(a) field of invention
The present invention relates to an insulator housing made from polymeric materials.
(b) brief description of the prior art
Electrical insulator housings for outdoor use require certain properties in order to function efficiently. For instance, such housings must provide a creepage (leakage) path greater than overall housing length in order to reduce surface electrical stress across the housing. The higher the voltage across the conductor to be insulated, the longer the creepage path must be in order to prevent flashover (short circuiting).
In polluted areas, a longer creepage path for a given voltage is needed because the surface resistance of the insulator is often lowered by deposits from the air. As a result, the unprotected insulator surface, when wetted by rain, fog or condensation, may become conducting.
For the highest DC voltages currently employed, use of conventional bushing material (porcelain) can be impractical and uneconomical owing to the size of insulator needed (see TECHNICAL PROBLEMS ASSOCIATED WITH DEVELOPING HVDC CONVERTER STATIONS FOR VOLTAGES ABOVE 600 kV by P.C.S. KRISHNAYYA et al, IEEE Transaction on Power Delivery, Jan. 1987, vol. PWRD-2, No. 1, p. 174).
As noted above, conventional bushing housings are prone to flashover due to accumulated pollution on the porcelain sheds. Such housings are subject to aerodynamically-deposited pollution, and also, especially for insulators energized with direct voltage, to electrostaticallydeposited pollution because of the lack of adequate external stress control over their porcelain sheds.
Furthermore, large conventional housing designs suffer from water cascading effects in severe weather, thereby short circuiting the insulation between sheds. In addition, the conventional housings, because of their unitary nature, cannot be altered or adjusted to cope with changing conditions, and if damaged, have to be completely replaced.
The large porcelain bushings of the prior art are also cumbersome, heavy and fragile, requiring their complete production in a factory before transportation to the site of use. Use of porcelain also incurs manufacturing limitations, on the extent to which desirable features, such as long creepage path with well spaced sheds, can be combined.
Various attempts to solve these problems have been made. For example, greasing the insulator surface to increase its hydrophobicity and regular washing of the insulator surface to remove pollution deposits have been tried. Neither method has proved totally successful.

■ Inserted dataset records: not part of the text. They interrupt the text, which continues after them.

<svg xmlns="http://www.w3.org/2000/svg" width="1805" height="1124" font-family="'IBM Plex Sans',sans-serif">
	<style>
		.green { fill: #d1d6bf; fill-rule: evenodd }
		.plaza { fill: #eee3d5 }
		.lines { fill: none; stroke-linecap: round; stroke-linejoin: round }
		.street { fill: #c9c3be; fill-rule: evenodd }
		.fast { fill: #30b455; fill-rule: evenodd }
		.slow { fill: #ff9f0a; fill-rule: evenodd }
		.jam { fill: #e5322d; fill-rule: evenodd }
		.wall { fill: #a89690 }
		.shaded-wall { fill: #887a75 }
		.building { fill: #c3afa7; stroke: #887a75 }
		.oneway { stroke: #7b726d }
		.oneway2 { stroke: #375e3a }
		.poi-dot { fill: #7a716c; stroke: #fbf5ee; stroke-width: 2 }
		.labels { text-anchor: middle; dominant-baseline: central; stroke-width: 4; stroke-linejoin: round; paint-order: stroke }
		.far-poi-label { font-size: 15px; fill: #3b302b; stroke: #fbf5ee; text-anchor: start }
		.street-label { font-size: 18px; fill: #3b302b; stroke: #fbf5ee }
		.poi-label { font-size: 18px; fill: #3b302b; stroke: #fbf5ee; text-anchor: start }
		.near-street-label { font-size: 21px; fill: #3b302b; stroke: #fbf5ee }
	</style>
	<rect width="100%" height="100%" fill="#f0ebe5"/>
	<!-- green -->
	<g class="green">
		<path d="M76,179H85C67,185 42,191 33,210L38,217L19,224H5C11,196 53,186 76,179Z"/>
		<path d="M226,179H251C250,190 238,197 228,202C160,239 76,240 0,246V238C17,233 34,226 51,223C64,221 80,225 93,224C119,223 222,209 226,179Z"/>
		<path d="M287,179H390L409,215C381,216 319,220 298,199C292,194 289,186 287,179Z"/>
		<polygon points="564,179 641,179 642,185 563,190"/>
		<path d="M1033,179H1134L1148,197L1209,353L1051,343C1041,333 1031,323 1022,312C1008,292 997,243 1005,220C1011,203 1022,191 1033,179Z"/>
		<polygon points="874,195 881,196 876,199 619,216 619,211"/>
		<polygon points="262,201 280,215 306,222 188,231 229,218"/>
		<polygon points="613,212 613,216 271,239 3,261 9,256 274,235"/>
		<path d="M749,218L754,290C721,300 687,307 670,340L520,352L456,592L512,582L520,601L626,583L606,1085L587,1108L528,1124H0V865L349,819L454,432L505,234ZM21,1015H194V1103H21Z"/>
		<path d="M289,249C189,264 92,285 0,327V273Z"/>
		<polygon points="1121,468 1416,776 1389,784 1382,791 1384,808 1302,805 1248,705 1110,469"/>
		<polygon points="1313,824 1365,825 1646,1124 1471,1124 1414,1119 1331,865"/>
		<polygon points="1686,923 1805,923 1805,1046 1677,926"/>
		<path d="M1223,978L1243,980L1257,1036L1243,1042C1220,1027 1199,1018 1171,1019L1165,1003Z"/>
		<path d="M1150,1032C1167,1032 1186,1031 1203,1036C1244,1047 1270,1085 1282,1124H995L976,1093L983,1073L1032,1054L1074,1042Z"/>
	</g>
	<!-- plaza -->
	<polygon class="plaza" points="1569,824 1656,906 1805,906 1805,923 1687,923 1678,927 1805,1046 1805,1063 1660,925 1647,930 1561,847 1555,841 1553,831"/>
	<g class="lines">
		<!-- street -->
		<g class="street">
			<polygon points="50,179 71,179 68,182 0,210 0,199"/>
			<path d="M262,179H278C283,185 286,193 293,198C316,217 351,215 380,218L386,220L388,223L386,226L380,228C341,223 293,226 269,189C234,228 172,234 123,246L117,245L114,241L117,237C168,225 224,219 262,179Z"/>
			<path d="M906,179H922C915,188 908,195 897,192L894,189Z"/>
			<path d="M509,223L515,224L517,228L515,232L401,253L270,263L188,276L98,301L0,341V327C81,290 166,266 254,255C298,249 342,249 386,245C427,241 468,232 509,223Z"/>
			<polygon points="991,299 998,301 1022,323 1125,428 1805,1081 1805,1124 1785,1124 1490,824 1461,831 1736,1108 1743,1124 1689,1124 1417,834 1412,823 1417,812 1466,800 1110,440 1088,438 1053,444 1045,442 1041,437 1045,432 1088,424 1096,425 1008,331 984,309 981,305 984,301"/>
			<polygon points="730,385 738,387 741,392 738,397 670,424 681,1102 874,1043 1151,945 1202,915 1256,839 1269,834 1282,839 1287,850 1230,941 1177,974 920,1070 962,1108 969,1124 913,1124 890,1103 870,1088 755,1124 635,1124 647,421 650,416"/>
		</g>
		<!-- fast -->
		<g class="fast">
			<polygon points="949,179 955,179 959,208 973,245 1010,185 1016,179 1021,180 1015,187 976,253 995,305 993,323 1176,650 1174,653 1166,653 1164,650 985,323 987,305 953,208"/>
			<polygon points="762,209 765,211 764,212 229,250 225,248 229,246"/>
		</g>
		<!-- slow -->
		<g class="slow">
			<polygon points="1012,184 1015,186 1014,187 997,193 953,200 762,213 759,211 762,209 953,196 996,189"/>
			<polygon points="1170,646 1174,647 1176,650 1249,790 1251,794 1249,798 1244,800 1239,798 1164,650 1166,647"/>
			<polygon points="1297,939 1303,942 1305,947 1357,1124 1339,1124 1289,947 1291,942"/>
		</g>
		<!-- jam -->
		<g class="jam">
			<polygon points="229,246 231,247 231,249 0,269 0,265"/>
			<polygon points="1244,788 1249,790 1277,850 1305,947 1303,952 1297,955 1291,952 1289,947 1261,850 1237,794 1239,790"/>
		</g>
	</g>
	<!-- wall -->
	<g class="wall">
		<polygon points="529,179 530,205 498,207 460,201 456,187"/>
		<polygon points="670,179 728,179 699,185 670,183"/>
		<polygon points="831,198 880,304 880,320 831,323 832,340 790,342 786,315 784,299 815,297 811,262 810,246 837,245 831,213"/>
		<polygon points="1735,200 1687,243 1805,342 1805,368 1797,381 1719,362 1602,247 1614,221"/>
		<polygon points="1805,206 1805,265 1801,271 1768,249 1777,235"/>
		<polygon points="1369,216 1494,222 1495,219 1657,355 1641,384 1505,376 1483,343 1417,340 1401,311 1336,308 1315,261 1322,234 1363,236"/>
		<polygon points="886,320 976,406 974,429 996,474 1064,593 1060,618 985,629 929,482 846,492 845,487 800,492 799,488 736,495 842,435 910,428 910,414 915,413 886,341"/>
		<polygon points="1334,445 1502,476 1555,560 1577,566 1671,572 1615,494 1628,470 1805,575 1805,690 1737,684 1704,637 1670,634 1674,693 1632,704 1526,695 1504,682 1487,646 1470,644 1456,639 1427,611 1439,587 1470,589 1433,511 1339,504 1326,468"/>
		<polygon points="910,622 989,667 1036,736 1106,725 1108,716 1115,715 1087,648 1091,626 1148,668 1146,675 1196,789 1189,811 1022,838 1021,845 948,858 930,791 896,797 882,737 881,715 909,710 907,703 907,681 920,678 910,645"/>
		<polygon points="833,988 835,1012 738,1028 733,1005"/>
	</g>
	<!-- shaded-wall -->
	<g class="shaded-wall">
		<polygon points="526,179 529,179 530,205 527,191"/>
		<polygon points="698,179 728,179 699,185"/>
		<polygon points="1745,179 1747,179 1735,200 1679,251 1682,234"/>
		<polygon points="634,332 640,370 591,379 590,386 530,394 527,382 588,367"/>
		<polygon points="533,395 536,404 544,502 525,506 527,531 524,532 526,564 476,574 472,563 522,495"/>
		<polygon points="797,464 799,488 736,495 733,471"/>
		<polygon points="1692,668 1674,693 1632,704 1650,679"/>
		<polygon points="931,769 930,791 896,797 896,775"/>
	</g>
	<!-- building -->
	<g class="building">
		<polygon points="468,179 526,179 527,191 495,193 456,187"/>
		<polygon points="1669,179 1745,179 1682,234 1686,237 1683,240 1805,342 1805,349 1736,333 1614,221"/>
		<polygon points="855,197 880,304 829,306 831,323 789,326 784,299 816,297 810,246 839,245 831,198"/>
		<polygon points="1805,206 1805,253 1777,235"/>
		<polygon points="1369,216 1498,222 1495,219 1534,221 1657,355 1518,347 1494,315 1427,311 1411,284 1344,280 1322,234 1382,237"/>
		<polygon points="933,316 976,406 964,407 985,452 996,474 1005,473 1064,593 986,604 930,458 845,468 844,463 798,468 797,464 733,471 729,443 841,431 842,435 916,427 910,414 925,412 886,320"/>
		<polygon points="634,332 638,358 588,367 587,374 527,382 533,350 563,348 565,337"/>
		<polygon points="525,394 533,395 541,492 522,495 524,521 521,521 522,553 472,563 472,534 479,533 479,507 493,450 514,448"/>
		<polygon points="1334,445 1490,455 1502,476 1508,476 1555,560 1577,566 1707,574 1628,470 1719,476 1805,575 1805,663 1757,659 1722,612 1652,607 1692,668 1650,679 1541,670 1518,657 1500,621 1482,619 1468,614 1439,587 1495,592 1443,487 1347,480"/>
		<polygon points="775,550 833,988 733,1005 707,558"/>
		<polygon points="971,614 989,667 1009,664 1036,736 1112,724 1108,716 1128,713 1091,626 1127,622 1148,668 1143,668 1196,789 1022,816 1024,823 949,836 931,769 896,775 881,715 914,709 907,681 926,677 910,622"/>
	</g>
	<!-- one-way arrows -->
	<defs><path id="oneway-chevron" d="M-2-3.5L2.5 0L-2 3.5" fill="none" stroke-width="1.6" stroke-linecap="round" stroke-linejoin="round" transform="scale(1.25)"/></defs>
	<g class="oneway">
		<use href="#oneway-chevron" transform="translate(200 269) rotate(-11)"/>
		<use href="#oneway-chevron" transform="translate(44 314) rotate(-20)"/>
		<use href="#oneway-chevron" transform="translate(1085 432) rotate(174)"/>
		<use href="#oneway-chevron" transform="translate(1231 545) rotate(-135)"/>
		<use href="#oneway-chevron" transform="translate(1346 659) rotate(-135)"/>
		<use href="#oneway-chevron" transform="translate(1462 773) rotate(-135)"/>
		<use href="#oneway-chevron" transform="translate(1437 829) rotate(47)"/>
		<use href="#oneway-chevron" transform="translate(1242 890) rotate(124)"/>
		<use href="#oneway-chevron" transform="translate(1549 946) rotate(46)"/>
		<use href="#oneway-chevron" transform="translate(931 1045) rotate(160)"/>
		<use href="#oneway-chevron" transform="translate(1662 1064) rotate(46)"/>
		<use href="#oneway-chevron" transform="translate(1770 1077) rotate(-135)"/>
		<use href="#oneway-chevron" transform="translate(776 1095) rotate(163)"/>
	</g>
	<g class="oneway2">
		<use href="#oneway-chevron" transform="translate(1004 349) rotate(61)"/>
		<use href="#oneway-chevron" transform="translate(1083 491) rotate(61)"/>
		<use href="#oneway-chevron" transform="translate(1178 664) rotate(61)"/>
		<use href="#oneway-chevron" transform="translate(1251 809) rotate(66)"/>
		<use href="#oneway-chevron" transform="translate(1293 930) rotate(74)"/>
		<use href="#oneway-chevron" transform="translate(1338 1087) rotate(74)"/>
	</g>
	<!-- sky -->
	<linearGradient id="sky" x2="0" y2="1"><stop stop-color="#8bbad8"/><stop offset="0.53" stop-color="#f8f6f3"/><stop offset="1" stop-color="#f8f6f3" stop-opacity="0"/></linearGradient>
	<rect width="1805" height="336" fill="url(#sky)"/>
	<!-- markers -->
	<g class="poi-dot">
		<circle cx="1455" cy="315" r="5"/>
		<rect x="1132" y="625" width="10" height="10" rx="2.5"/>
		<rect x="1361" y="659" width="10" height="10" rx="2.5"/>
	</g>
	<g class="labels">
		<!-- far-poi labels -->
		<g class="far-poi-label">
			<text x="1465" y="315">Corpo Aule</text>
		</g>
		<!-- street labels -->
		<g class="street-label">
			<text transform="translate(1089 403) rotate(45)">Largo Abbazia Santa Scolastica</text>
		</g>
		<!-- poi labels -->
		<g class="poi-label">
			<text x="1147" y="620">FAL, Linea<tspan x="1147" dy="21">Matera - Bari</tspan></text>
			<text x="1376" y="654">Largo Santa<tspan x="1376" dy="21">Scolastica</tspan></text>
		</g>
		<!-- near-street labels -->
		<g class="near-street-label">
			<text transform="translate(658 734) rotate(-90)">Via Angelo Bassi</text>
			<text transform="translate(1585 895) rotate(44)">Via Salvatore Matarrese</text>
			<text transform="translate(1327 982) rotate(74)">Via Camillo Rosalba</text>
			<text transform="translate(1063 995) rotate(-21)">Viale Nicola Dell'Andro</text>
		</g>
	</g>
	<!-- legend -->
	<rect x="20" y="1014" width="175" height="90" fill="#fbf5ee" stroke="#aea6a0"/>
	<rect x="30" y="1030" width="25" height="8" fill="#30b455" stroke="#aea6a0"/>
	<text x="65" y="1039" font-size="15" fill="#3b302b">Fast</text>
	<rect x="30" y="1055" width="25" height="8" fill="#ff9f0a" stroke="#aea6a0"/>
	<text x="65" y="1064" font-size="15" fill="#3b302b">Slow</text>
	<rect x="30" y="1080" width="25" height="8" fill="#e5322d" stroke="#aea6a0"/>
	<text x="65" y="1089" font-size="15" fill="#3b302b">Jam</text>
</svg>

In a paper entitled BUSINGS WITH SILICON RUBBER SHEDS by F. HAMMER & J. WELTGEN, Paper No. 44.09 delivered at the Fourth International Symposium on High Voltage Engineering (Athens, Greece 5-9 Sept. 1983), a hollow composite insulator comprising an inner tube made of glass-fibre reinforced with epoxy resin and an outer sheath comprising silicone rubber sheds, is described.
Although these silicone rubber sheds better inhibit flash-over, the external profile of the bushing described in this paper is substantially that of the conventional porcelain insulators and therefore suffers from many of the disadvantages discussed above for porcelain insulators.
C.H.A. Ely et al, in a paper entitled THE BOOSTER SHED: PREVENTION OF FLASHOVER OF POLLUTED SUBSTATION INSULATORS IN HEAVY WETTING, IEEE Transactions on Power Apparatus and Systems, Vol. PAS-97, No. 6, Nov/Dec 1978, disclose the use of supplementary sheds to deflect rain from the more vulnerable parts of insulators. In this paper, skirts of plastic are fixed between the sheds of a conventional insulator so that each skirt overhangs and thereby protects from precipitation the porcelain sheds attached thereunder. The critical amount of pollution deposit, causing insulator flashover at working voltage, in increased when using these skirts or "booster sheds", by a factor of about 4 or 5, i.e. housings with booster sheds can sustain more pollution before flashover occurs.
However, use of booster sheds may actually increase pollution deposits (by preventing rain washing) thereby causing flashover voltage to be undesirably low.
L. Gion et al in a paper entitled NEW INSULATORS WITH HELICODAL SHEDS FOR LIES AND HIGH VOLTAGE APPARATUS, delivered at the Conference Internationale des Grands Reseaux Electriques a Haute Tension, Paris, 15-25th June 1960, disclose how use of helicoidal sheds allows production of shorter insulators of equal efficacy to larger, classical insulators, by taking advantage of the auto-cleaning properties and increased leakage line (=path) inherent in the helicoidal geometry.
However, the insulators discussed in this paper are made of conventional materials (ceramic and porcelain) and therefore still suffer the material deficiencies discussed above.